Friday Five: Get Real

I’ll be kind enough to warn you now: this is not going to be a “life is rosy” kind of post. If I’m going to blog in order to share who I am with others, currently and in the future, then I need to be honest. Sometimes I keep the bad stuff to myself instead of sharing the details, but tonight it’s time to Get Real.

  1. My computer is dead, and it took my pictures with it.  The trusted shop where we got the second opinion echoed the first diagnosis. These are the folks who reassured me that it is nearly always possible to rescue files, so I had held onto hope.
  2. There simply is not a nice way to break that news to a person.  This afternoon, dashed hope came with tears that would not go away. Until they did, with great effort… and then they started again like an annoying leaky faucet.  I slipped a homemade mix CD into the stereo went for a drive with the tears dripping down my cheeks, playing my oldest son’s “Indestructible” metal mix on volume 23 (11 is plenty loud on a normal day in my minivan).
  3. The combination of loud noise and stress may well explain my aching head and shoulders, but I know that it is mostly due to a heavy heart and swollen sinuses from crying. Honestly,  I recognize that this is a first-world problem — dead computer, photographs lost forever — and not anything life-threatening or hazardous to health.
  4. My husband and sons don’t worry about such things as photos, cameras, and scrapbooks. I suspect they could blissfully go through life without any of those things; I know they do not understand my need (is that too strong of a word?) to document our experiences nor do they suffer gladly when I stop often in my attempts to capture beauty.  I have admitted to myself that I am the only one who cares of these things. They have become a part of who I am, so when I got the fatal confirmation at 3pm, I felt like a piece of me had been cut out and tossed in the trash.  Now I am left wondering where I go from here, knowing that the rest of the family doesn’t bother to look at photographs that I have taken and realizing more and more that I am alone in my interests. No one else would sit and watch the slideshow of our vacation pictures more than once.  Many of the things that fill my time and energy, the things in which I have interest, have no meaning to the rest of my family. It hurts to think that I am spending time and effort, pouring myself into things that are unappreciated by my family. When I die, will they all look at each other, shrug, and delete the files?**   There is a very good chance that no one else but me will ever miss those many months of photographs that are now gone forever, trapped in my dead computer.
  5. As I silently sat on a rock near the fast-flowing river (ironically, in a neighborhood called Peaceful Valley), a Canada Goose paddled and waddled its way upstream in front of me.
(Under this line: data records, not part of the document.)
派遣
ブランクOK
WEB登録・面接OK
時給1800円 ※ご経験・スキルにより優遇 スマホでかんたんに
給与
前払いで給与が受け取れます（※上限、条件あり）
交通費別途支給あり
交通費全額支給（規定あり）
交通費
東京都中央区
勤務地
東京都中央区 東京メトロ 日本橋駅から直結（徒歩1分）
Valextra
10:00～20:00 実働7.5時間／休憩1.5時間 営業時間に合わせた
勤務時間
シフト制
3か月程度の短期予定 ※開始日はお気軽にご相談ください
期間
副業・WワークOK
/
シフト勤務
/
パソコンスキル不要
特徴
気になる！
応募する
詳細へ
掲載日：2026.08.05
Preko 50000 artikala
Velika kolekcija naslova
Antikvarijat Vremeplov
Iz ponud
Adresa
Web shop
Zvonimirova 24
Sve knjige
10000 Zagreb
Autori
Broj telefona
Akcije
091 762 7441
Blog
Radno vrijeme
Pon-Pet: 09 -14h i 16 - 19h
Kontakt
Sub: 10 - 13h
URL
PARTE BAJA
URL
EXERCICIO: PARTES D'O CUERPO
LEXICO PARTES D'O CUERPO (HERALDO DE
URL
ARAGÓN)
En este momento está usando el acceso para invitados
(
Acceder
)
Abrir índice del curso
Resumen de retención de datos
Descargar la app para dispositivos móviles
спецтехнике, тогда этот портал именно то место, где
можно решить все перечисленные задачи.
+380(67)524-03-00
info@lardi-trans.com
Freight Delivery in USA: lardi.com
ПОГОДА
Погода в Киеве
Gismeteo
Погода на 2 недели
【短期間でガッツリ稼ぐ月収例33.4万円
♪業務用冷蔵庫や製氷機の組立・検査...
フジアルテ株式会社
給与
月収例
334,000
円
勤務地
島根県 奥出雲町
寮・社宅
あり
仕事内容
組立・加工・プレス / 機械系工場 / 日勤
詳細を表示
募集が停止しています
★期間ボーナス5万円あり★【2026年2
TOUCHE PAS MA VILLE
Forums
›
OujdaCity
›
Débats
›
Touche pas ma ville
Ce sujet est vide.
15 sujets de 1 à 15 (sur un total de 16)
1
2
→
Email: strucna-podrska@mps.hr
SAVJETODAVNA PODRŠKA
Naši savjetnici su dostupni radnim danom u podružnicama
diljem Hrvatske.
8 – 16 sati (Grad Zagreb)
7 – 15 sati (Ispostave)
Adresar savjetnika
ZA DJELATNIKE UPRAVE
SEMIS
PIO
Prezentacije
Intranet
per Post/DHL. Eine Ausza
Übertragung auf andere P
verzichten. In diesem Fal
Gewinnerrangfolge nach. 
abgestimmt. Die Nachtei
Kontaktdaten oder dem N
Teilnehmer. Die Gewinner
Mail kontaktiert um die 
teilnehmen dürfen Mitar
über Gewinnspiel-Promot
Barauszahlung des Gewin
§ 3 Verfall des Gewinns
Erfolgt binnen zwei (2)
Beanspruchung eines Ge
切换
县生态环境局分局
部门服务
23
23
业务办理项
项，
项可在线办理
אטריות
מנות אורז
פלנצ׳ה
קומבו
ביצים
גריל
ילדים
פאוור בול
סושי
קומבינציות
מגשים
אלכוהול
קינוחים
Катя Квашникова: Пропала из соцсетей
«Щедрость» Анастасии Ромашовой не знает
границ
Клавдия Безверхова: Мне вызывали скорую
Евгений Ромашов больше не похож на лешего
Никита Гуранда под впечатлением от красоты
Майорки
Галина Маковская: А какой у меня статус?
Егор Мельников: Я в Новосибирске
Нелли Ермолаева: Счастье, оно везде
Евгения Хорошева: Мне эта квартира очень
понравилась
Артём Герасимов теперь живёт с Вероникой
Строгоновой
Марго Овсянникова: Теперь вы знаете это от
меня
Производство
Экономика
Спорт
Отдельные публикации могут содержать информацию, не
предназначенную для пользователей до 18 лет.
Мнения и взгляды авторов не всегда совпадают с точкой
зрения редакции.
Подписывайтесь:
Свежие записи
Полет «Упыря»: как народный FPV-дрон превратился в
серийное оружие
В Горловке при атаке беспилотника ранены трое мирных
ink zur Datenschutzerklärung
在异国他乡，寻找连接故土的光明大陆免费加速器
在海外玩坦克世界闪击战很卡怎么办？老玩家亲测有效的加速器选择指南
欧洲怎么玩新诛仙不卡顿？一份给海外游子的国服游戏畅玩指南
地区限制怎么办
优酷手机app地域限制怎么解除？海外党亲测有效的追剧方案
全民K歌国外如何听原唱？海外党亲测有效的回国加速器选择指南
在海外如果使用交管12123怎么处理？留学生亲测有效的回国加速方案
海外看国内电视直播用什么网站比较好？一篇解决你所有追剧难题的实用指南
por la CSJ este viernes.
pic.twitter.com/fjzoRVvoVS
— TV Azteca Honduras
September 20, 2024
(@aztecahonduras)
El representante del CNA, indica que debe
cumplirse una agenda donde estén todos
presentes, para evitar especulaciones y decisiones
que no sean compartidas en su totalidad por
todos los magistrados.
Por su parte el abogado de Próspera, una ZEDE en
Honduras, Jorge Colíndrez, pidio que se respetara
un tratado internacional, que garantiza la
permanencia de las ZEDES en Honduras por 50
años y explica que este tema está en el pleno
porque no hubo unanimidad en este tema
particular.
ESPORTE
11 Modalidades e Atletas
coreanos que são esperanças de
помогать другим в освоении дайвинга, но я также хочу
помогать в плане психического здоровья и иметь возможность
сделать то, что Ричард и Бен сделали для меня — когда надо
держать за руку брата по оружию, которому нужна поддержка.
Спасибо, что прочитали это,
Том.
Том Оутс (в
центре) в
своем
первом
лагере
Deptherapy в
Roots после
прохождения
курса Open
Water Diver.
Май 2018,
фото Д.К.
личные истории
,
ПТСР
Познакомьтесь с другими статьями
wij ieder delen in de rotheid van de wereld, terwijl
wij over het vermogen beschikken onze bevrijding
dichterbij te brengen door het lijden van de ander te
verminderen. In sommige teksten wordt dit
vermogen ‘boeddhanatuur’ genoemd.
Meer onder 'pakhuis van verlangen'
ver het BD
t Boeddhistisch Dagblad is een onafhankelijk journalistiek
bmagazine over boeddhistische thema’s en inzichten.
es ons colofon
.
At one point, it was only 6 feet away but it never gave indication that I was observed. Then, not more than 5 minutes later, a small river otter came bounding up the rocky beach, alternately swimming and running. It leaped upon the partially submerged tree about 12 feet away from where I sat, played tag with itself as it ran over and swam around the tree, and then continued up the beach and over the berm into the grasses. At its closest, we were perhaps 4 feet apart, yet I might as well have been invisible for all the attention I received from this amazing creature.  It was at that point that I realized I had just seen a “picture” of how I was feeling:  invisible, unimportant, of no consequence.

 

**When my mother died, there were a number of things that had been important to her that no one wanted.  For example: she took a trip to Scandinavia sometime in the last 10-15 years, but never shared her pictures with me. They were stored on her computer with no journaling to explain what she had photographed or where — and more importantly why she had taken the picture. In the end, the family member who was tasked with clearing work and personal files off that computer deleted the pictures.  And while I do journal in my scrapbooks, who is going to want a big pile of scrapbooks?